By Ira Sager
“Specific triggers for how and when instability would lead to the collapse of various regimes cannot always be known and predicted … We are not clairvoyant.”
—James Clapper, director of national intelligence, explaining to a congressional committee in February 2011 that he believed U.S. intelligence agencies had done the best they could to track the Arab Spring protests.
Here’s what we do know: Some incidents will incite violent protest, political and social upheaval, or set off a barrage of cyber attacks. Other, seemingly similar situations will fade quietly without whipping the masses into frenzied action. We just can’t tell which events will turn ugly.
What if you could predict the dangerous incidents well in advance? Researchers at Sandia National Laboratories have developed an early warning system that will alert officials to politically motivated cyber attacks or other threatening activities around the world.
In a paper (PDF) released late last year, “Proactive Defense for Evolving Cyber Threats,” Sandia researchers Richard Colbaugh and Kristin Glass outline a computer model that they claim can monitor the Internet to identify volatile situations weeks before they go south—with “perfect accuracy.”
The husband-and-wife research team has been studying since 2009 how information spreading through social networks influences behavior. The pair built its model using the latest predictive analytics techniques, with a twist: Colbaugh and Glass map how widespread conversational rage is on the Internet.
Most attempts at digital precognition rely on volume. If a phrase or word is mentioned very often, it signals an emerging trend—and perhaps an opportunity. While that information may be enough for a retailer to bet that the “steampunk” look will be the next hipster fashion, it’s what spymasters call “non-actionable intel.” Translation: not enough detail to act.
The Sandia researchers solve that problem with software that traces the convoluted path of Internet conversations. They start by tracking how many times a specific phrase turns up, using a website that tracks memes daily—sort of an early early warning system. Their algorithm then takes that data and analyzes the connections among social and information networks and the influence members have over one another. Their approach works, Colbaugh says, because it’s a blend of social science (the power people have to influence others) and computer science (the power of Big Data).
Studying past events—34 were analyzed—the duo discovered their model unfailingly picked the situations where virtual vitriol exploded into action. “We pay attention not only to the chatter, but also the way that chatter is dispersed over a network,” says Colbaugh.
The model doesn’t require a big investment. The researchers typically run the program over a weekend on a $10,000 workstation.
U.S. Intelligence agencies, embarrassed by the unforeseen events that lead to the Arab Spring and historic changes in the region, have been working on open source tools (PDF) that will make them more prescientabout world events. “If I’m in DOD, I’d want to be best friends with these researchers,” says Marc Maiffret, Chief Technology Officer of security provider BeyondTrust.
The Sandia research is generating interest as a way to detect and track emerging social and political events. “Think Arab Spring sorts of things,” writes Colbaugh, in a follow-up e-mail. There’s ongoing work at Sandia on “hardening” the algorithms so the program can operate without much human supervision.
For now, there appears to be no effort to use the model to develop a defensive weapon against cyber attacks. The research, Colbaugh points out, is in the public domain and it wouldn’t be difficult for a large corporation concerned about cyber attacks, say in financial services, to modify the model for its use.
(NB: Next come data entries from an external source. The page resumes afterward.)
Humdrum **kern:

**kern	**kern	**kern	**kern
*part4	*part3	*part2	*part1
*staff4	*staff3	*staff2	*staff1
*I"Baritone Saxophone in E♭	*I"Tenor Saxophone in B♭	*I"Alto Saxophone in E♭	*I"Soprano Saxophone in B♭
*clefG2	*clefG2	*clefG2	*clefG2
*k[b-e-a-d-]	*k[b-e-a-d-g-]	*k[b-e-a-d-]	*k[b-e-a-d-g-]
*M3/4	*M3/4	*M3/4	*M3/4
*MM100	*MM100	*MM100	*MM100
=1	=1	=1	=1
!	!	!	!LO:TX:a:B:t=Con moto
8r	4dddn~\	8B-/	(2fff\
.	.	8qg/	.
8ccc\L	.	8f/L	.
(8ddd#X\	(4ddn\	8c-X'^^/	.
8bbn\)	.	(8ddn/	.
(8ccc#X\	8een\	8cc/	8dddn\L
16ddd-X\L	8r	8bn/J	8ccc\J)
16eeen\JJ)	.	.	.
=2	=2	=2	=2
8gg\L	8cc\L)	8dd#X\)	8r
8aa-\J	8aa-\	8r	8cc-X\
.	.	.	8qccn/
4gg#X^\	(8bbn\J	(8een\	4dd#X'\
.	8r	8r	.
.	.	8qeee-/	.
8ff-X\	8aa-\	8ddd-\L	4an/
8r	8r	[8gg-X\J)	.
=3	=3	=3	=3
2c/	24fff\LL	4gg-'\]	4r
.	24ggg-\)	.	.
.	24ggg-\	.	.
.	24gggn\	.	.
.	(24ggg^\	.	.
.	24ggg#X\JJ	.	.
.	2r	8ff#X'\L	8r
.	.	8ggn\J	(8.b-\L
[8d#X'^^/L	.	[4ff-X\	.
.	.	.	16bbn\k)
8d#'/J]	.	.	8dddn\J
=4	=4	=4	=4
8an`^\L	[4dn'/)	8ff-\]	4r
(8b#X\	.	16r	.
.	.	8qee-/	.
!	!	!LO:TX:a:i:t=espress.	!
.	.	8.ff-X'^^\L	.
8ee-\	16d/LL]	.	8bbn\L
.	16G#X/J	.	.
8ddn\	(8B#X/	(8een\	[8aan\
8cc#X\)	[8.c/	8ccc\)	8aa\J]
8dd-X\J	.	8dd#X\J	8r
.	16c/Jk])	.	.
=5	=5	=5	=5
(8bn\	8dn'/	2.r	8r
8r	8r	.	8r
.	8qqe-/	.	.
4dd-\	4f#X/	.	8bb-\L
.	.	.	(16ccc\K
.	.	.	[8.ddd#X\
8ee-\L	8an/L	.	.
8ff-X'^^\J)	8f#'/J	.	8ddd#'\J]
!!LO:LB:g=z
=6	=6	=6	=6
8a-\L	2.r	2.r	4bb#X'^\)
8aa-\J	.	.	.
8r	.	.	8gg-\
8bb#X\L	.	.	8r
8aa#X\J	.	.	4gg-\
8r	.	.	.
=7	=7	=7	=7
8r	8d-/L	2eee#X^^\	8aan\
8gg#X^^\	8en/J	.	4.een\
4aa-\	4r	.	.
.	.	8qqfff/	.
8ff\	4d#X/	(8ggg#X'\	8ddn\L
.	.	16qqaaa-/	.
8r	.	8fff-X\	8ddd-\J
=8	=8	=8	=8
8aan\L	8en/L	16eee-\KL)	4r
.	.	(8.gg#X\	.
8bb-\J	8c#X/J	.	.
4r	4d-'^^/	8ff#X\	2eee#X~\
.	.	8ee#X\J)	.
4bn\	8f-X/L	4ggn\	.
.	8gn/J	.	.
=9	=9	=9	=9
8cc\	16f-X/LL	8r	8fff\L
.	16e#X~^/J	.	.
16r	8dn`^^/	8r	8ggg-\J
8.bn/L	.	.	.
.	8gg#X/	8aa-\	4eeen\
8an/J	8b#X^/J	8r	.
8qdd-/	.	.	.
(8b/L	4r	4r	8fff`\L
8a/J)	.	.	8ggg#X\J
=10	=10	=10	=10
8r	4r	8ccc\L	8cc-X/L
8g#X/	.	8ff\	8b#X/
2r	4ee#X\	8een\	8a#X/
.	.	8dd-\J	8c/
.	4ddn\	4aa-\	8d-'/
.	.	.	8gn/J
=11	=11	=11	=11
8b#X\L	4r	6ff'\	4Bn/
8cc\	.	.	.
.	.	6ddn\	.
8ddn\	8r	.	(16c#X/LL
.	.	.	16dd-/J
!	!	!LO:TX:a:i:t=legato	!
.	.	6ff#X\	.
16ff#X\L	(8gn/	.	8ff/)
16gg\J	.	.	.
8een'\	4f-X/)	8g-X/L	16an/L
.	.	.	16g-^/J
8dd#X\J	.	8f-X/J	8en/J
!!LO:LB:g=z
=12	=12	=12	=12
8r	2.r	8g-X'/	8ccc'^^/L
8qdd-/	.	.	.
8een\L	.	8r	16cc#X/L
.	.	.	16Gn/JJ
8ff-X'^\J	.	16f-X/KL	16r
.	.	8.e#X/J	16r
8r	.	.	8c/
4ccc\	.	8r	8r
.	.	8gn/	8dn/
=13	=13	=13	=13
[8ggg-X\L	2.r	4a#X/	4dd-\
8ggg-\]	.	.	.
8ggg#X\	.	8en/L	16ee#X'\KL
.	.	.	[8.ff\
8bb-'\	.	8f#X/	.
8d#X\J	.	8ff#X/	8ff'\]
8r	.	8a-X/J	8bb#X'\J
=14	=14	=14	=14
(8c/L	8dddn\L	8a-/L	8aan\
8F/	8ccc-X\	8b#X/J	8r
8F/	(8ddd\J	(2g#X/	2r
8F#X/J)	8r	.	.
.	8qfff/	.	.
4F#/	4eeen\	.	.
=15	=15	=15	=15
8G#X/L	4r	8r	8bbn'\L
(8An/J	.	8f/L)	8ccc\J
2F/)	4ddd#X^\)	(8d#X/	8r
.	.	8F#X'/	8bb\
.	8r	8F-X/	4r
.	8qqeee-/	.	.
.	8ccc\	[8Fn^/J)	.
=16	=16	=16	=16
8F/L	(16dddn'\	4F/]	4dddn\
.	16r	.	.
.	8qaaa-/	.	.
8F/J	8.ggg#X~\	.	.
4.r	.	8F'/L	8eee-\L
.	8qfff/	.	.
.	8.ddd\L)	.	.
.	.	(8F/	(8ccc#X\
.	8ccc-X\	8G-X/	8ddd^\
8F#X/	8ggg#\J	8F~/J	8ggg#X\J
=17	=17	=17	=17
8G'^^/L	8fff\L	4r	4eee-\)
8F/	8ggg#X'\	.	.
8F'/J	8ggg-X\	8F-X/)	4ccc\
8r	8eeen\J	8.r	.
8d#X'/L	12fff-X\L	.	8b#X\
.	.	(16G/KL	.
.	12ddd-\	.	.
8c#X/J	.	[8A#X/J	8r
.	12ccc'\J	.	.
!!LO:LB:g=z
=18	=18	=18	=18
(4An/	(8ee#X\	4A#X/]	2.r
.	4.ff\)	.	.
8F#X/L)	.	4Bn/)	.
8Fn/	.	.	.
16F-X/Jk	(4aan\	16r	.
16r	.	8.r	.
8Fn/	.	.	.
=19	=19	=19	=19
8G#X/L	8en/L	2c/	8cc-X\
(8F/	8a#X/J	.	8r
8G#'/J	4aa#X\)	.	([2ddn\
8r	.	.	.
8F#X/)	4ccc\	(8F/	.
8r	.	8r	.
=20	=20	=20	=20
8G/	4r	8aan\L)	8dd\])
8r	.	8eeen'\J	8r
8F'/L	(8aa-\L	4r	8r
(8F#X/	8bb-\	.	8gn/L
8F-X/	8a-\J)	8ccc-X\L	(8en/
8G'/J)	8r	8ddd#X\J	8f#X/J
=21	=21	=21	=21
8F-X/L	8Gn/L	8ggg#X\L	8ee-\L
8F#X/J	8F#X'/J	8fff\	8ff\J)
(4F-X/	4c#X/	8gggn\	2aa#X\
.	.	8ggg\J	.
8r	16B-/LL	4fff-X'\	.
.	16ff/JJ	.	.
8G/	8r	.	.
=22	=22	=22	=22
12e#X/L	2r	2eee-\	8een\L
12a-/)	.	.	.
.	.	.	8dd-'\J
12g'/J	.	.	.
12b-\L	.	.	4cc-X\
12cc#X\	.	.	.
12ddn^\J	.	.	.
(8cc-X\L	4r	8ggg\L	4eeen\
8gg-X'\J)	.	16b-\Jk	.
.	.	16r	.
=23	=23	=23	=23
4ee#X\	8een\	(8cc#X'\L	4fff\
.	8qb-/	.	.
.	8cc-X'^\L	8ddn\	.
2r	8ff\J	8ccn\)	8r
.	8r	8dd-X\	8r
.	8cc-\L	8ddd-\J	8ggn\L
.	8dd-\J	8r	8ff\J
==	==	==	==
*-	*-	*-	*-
The Department of Defense, Homeland Security, and Boeing are listed in the paper as sponsors of the Sandia research. The DOD and the National Security Agency did not respond to several requests to discuss the paper. Boeing, the only corporate sponsor listed in the paper, did not respond to an e-mail request for an interview.
Encouraging as the research appears, it is not designed to replace existing cyber security tools or traditional methods of intelligence gathering. It is best used to zero in on public chatter on the Web—not the modus operandi of your lone cyber criminal or a state-sponsored pro because, as John Pescatore, director of emerging security technologies for SANS Institute, points out: “They’re not going to yak about it on social media.”
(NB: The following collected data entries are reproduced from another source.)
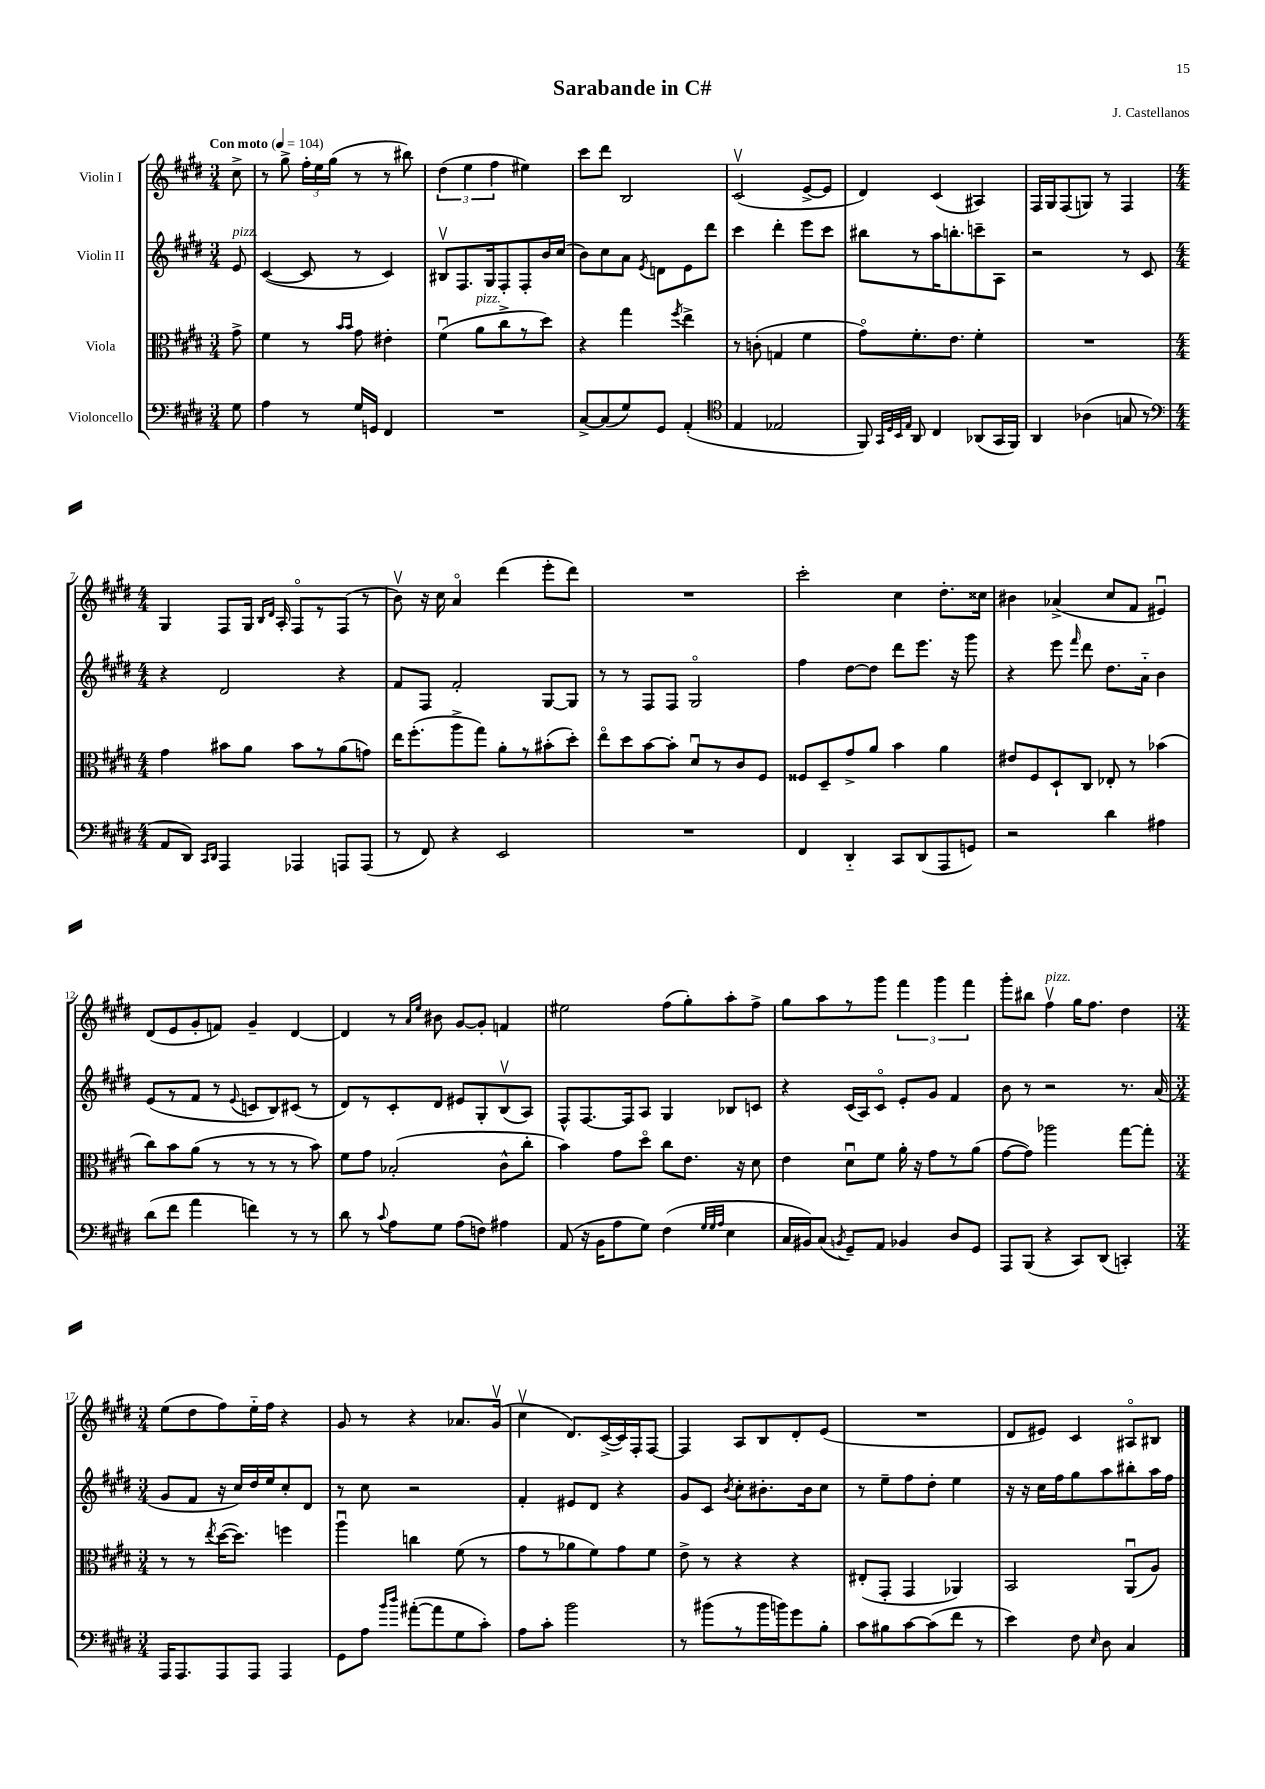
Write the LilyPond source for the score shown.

\header { title = "Sarabande in C#" composer = "J. Castellanos" }
<<
\new StaffGroup <<
\new Staff = "s0" \with { instrumentName = "Violin I" } {
    \clef treble \key e \major \numericTimeSignature \time 3/4 \partial 8 \tempo "Con moto" 4 = 104
    \autoBeamOff cis''8-> |
    r8 gis''8-> \tuplet 3/2 { fis''16[-. e''16 gis''16]( } r8 r8 bis''8) |
    \tuplet 3/2 { dis''4( e''4 fis''4 } eis''4) |
    cis'''8[ dis'''8] b2 |
    cis'2\upbow( e'8[~-> e'8] |
    dis'4) cis'4( ais4) |
    fis16[ gis16 fis8( g8]) r8 fis4 |
    \numericTimeSignature \time 4/4 gis4 fis8[ gis16] \grace { b16[ dis'16] } a16-. fis8[\flageolet r8 fis8]( r8 |
    b'8\upbow) r16 cis''16 a'4\flageolet dis'''4( e'''8[-. dis'''8]) |
    R1 |
    cis'''2-. cis''4 dis''8.[-. cisis''16] |
    bis'4 aes'4->( cis''8[ fis'8] eis'4\downbow) |
    dis'8[( e'8 gis'8-. f'8]) gis'4-- dis'4~ |
    dis'4 r8 \grace { a'16[ e''16] } bis'8 gis'8[~ gis'8]-. f'4 |
    eis''2 fis''8[( gis''8-.) a''8-. fis''8]-> |
    gis''8[ a''8 r8 gis'''8] \tuplet 3/2 { fis'''4 gis'''4 fis'''4 } |
    gis'''8[-. bis''8] fis''4\upbow^\markup { \italic "pizz." } gis''16[ fis''8.] dis''4 |
    \numericTimeSignature \time 3/4 e''8[( dis''8 fis''8) e''16-_ fis''16] r4 |
    gis'8 r8 r4 aes'8.[ gis'16]\upbow( |
    cis''4\upbow dis'8.[) cis'16~->( cis'16) fis16-. fis8]~ |
    fis4 a8[ b8 dis'8-. e'8]( |
    R2. |
    dis'8[ eis'8]) cis'4 ais8[\flageolet bis8] \bar "|." |
}
\new Staff = "s1" \with { instrumentName = "Violin II" } {
    \clef treble \key e \major \numericTimeSignature \time 3/4 \partial 8
    \autoBeamOff e'8^\markup { \italic "pizz." } |
    cis'4~( cis'8 r8 cis'4) |
    bis8[\upbow fis8. gis16 fis8-. fis8-. b'16 cis''16]( |
    b'8[) cis''8 a'8] \acciaccatura { e'8 } d'8[ e'8 dis'''8] |
    cis'''4 dis'''4-. e'''8[ cis'''8] |
    bis''8[ r8 a''16 b''8.-. c'''8-- a8] |
    r2 r8 cis'8 |
    \numericTimeSignature \time 4/4 r4 dis'2 r4 |
    fis'8[ fis8] fis'2-. gis8[~ gis8] |
    r8 r8 fis8[ fis8] gis2\flageolet |
    fis''4 dis''8[~ dis''8] dis'''8[ e'''8.] r16 gis'''8 |
    r4 e'''8 \grace { fis'''16 } dis'''8 dis''8.[ a'16]-_ b'4 |
    e'8[( r8 fis'8] r8 \appoggiatura { e'8 } c'8[ b8) cis'8]( r8 |
    dis'8[) r8 cis'8-. dis'8] eis'8[ gis8-. b8\upbow( a8]) |
    fis8[-^ fis8.~ fis16 a8] gis4 bes8[ c'8] |
    r4 cis'16[( a16) cis'8]\flageolet e'8[-. gis'8] fis'4 |
    b'8 r8 r2 r8. a'16( |
    \numericTimeSignature \time 3/4 gis'8[ fis'8] r16 cis''16[) dis''16 e''16 cis''8-. dis'8] |
    r8 cis''8 r2 |
    fis'4-. eis'8[ dis'8] r4 |
    gis'8[ cis'8] \acciaccatura { b'8 } cis''8[-. bis'8.-. bis'16 cis''8] |
    r8 e''8[-- fis''8 dis''8]-. e''4 |
    r16 r16 cis''16[ fis''16 gis''8 a''8 bis''8-. a''16 fis''16] \bar "|." |
}
\new Staff = "s2" \with { instrumentName = "Viola" } {
    \clef alto \key e \major \numericTimeSignature \time 3/4 \partial 8
    \autoBeamOff gis'8-> |
    fis'4 r8 \grace { b'16[ b'16] } gis'8 eis'4-. |
    fis'4\downbow( a'8[^\markup { \italic "pizz." } cis''8-> r8 dis''8]) |
    r4 gis''4 \acciaccatura { fis''8 } e''4-> |
    r8 c'8-.( g4 fis'4 |
    gis'8[\flageolet) fis'8.-. e'8.] fis'4-. |
    R2. |
    \numericTimeSignature \time 4/4 gis'4 bis'8[ a'8] bis'8[ r8 a'8( g'8]) |
    e''16[ fis''8.-.( a''8-> gis''8]) a'8[-. r8 bis'8-.( dis''8]-.) |
    e''8[\flageolet dis''8 b'8~ b'8]-. dis'8[\downbow r8 cis'8 fis8] |
    fisis8[ dis8-- gis'8-> a'8] b'4 a'4 |
    eis'8[ fis8 dis8-! cis8] ees8-. r8 bes'4( |
    cis''8[) b'8 a'8]( r8 r8 r8 r8 b'8) |
    fis'8[ gis'8] bes2-.( cis'8[-^ cis''8]-. |
    b'4) gis'8[ dis''8]\flageolet cis''8[ e'8.] r16 dis'8 |
    e'4 dis'8[\downbow fis'8] a'16-. r16 gis'8[ r8 a'8]( |
    gis'8[~ gis'8]) aes''2 gis''8[~ gis''8]-. |
    \numericTimeSignature \time 3/4 r8 r8 \acciaccatura { e''8 } dis''16[~( dis''8.]) f''4 |
    a''4\downbow c''4 fis'8( r8 |
    gis'8[ r8 aes'8 fis'8) gis'8 fis'8] |
    e'8-> r8 r4 r4 |
    eis8[-.( gis,8]-. gis,4 aes,4) |
    b,2 a,8[\downbow( a8]) \bar "|." |
}
\new Staff = "s3" \with { instrumentName = "Violoncello" } {
    \clef bass \key e \major \numericTimeSignature \time 3/4 \partial 8
    \autoBeamOff gis8 |
    a4 r8 gis16[ g,16] fis,4 |
    R2. |
    cis8[~-> cis8( gis8) gis,8] a,4-.( |
    \clef tenor e4 ees2 |
    fis,8) \grace { gis,32[ dis32 b,32 e32] } a,8 cis4 aes,8[( gis,16 fis,16]) |
    a,4 aes4( g8 r8 |
    \numericTimeSignature \time 4/4 \clef bass a,8[ dis,8]) \grace { cis,16[ dis,16] } a,,4 aes,,4 a,,8[ a,,8]( |
    r8 fis,8) r4 e,2 |
    R1 |
    fis,4 dis,4-_ cis,8[ dis,8( a,,8 g,8]) |
    r2 dis'4 ais4 |
    dis'8[( fis'8] a'4 f'4) r8 r8 |
    dis'8 r8 \appoggiatura { cis'8 } a8[ gis8] a8[( f8]) ais4 |
    a,8( r16 b,16[ a8 gis8]) fis4( \grace { gis32[ gis32 a32] } e4 |
    cis16[ bis,16) cis8]( \acciaccatura { b,8 } gis,8[--) a,8] bes,4 dis8[ gis,8] |
    a,,8[ b,,8]( r4 cis,8[) dis,8]( c,4-.) |
    \numericTimeSignature \time 3/4 a,,16[ a,,8. a,,8 a,,8] a,,4 |
    gis,8[ a8] \grace { b'16[ dis''16] } ais'8[~-.( ais'8 gis8 cis'8]-.) |
    a8[ cis'8]-. b'2 |
    r8 bis'8[( r8 bis'16 b'16) gis'8 b8]-. |
    cis'8[ bis8 cis'8~ cis'8( fis'8] r8 |
    e'4) fis8 \grace { e16 } dis8 cis4 \bar "|." |
}
>>
>>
True, but other cyber weapons do require a fair amount of yakking to launch. A favored weapon of hacktivists is the distributed denial-of-service (DDoS) attack, which is a type of attack the Sandia research tested. A DDoS attack requires coordination since it involves incapacitating a website by having lots of computers send mountains of data—effectively crashing servers, hence denying service to others. But, cautions computer security expertand author, Bruce Schneier, the Sandia model should be considered “one tool among many.”
At least the research is the moving in the right direction, say security experts. “Threat intelligence can no longer be a lagging indicator,” says Christopher Ling, a senior vice president at Booz Allen Hamilton, who leads the firm’s military intelligence unit. Inside Booz, he says, they’ve been working on a similar approach. “This is a first step,” he says of the Sandia work. “We need much more sophisticated analysis.”